Ich bin inzwischen Meister darin, ausdruckslos zu schauen und keine Gefühle zu zeigen.
Ich zeige, was ich zeigen soll und nicht, was ich wirklich fühle.
Ihr macht mich kaputt und ihr merkt es nicht.
Niemals würde ich eure unbeschwerten Leben damit belasten,
niemals eure leichten Herzen damit zerbrechen.
Ich tue alles, um das für mich zu behalten, ich bin so rücksichtsvoll.
So rücksichtsvoll, weil ich euch beschütze, auch wenn ich nicht weiß, warum.

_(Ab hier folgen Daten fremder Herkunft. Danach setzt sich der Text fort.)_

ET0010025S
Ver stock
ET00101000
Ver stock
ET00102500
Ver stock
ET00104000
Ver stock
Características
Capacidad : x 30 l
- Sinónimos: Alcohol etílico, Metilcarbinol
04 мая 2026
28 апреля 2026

Keiner soll leiden müssen.
Bleibt so unwissend wie ihr seid und lebt weiter das unbeschwerte Leben, das ihr habt und
das nur dadurch getrübt wird, dass der nächste Urlaub ausfällt oder eine Note schlechter wird.

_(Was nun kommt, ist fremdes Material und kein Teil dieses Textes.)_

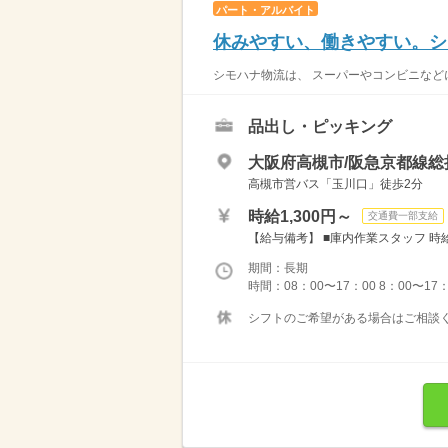
パート・アルバイト
休みやすい、働きやすい。シ
シモハナ物流は、 スーパーやコンビニなどに
品出し・ピッキング
大阪府高槻市/阪急京都線総
高槻市営バス「玉川口」徒歩2分
時給1,300円～
交通費一部支給
【給与備考】 ■庫内作業スタッフ 時給1
期間：長期
時間：08：00〜17：00 8：00〜17：0
シフトのご希望がある場合はご相談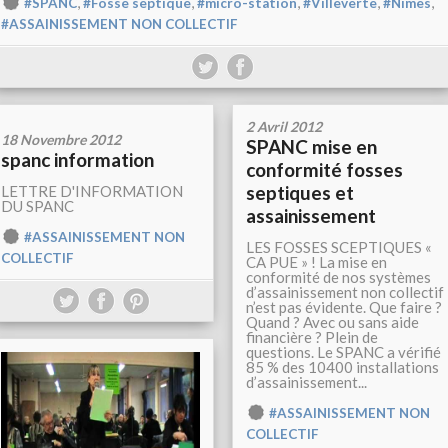
,
,
,
,
,
#SPANC
#Fosse septique
#micro-station
#Villeverte
#Nîmes
#ASSAINISSEMENT NON COLLECTIF
2 Avril 2012
18 Novembre 2012
SPANC mise en
spanc information
conformité fosses
septiques et
LETTRE D'INFORMATION
DU SPANC
assainissement
#ASSAINISSEMENT NON
LES FOSSES SCEPTIQUES «
COLLECTIF
CA PUE » ! La mise en
conformité de nos systèmes
d’assainissement non collectif
n’est pas évidente. Que faire ?
Quand ? Avec ou sans aide
financière ? Plein de
questions. Le SPANC a vérifié
85 % des 10400 installations
d’assainissement...
#ASSAINISSEMENT NON
COLLECTIF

Ich weiß dass das nicht die wahre Welt ist, aber ihr müsst es noch nicht wissen.
Bleibt so kindlich und naiv so lange ihr könnt, und ich helfe euch dabei.
Denn die echte Welt ist hart und grausam und macht manchmal unendlich traurig.
Man muss stark sein, unendlich stark.
Und ich versuche es so sehr.
Zum Leben gehören Hoch- und Tiefpunkte, und dies ist wieder so ein Punkt, an dem ich einfach davonlaufen möchte. Ich möchte den schweren Situationen ausweichen, wie immer. Weihnachten mit Eltern, die sich trennen oder auch nicht, Silvester, an dem man sich entscheiden muss mit wem man feiert und wen man versetzt, der achtzehnte Geburtstag, ab dem man endlich eigene Entscheidungen treffen darf und den man nicht feiern will, weil man nicht weiß mit wem und weil man nur weg will und denkt, man hätte es nicht verdient zu feiern, weil es nichts feiern gibt, weil man es zu nichts gebracht hat.
Ich will nur weg, aber ich kann nicht, denn das wäre feige und zu einfach.
Und das Leben ist wirklich alles, außer einfach.

Danke Gott, dass du mich beschützt. Ich danke dir.